Mayo Clinic and Microsoft Research are working collaboratively to develop core models that combine text and images. For this use case, Mayo and Microsoft Research are working together to explore the use of generative AI in radiology using Microsoft Research’s AI technology and Mayo Clinic’s x-ray data.

Enabling doctors to have immediate access to the information they need is the core of this research project. Mayo Clinic aims to develop a model that can automatically generate reports, evaluate tube and line placement on chest X-rays, and detect changes from previous images. This proof-of-concept model seeks to improve physician workflow and patient care by providing more efficient and comprehensive analysis of radiographs.

Mayo Clinic employs 76,000 people and sees a large number of patients annually.

“We started a partnership to bring AI technology to healthcare. This allowed us to kind of combine their domain expertise and great data with our AI expertise and computation,” Feldman said.

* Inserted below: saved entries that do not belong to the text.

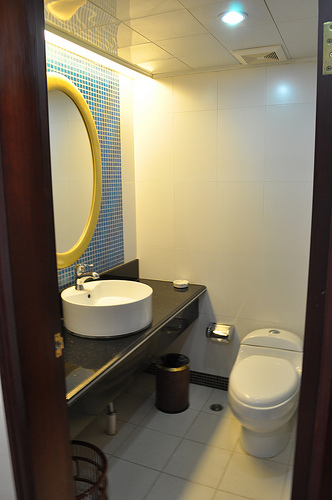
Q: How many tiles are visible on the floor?
A: 15 tiles.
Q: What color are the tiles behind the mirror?
A: The tiles are blue.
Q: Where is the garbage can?
A: Under the sink.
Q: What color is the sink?
A: White.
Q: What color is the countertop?
A: Black.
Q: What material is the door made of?
A: Wood.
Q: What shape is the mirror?
A: Circle.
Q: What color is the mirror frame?
A: Yellow.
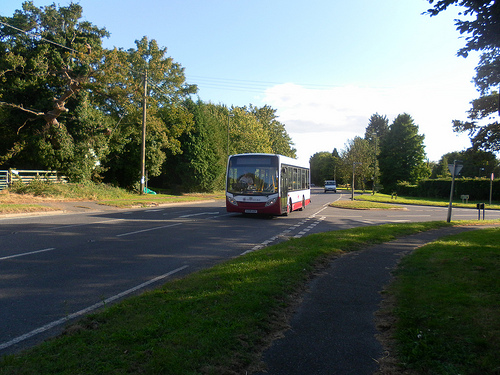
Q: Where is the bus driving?
A: Down the road.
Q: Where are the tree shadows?
A: On the ground.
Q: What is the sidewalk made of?
A: Gray cement.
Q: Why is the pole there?
A: To hold telephone wires.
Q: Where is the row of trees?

He said that large language models predict words, but genomic models predict nucleotides. When a nucleotide is flipped in a mutation or transcription error, it may be the cause of a disease or can predict the onset of the disease.

Current models can only ask whether a single nucleotide flip predicts disease. But Cerebras looks at the permutation of more than one nucleotide and comes up with a more accurate model.

“What we’re using it for, in collaboration with Mayo Clinic, is to predict which drug will work for a particular patient,” Feldman said.

It’s a billion-parameter base model, or 10 times larger than AlphaFold, and was trained on a trillion codes. This makes it more accurate, Feldman said.

Often, patients have to go through a process of trial and error to figure out which medication will work. But with this model, Feldman believes he can predict which drug will work for a particular person. The first target is rheumatoid arthritis, which affects 1.3 million Americans.

“Although it is still early days, what we have been able to show is that we have been able to predict with amazing accuracy which drug will work for a given patient,” he said.

For arthritis, prediction accuracy was 87%. The data has yet to be published and peer-reviewed.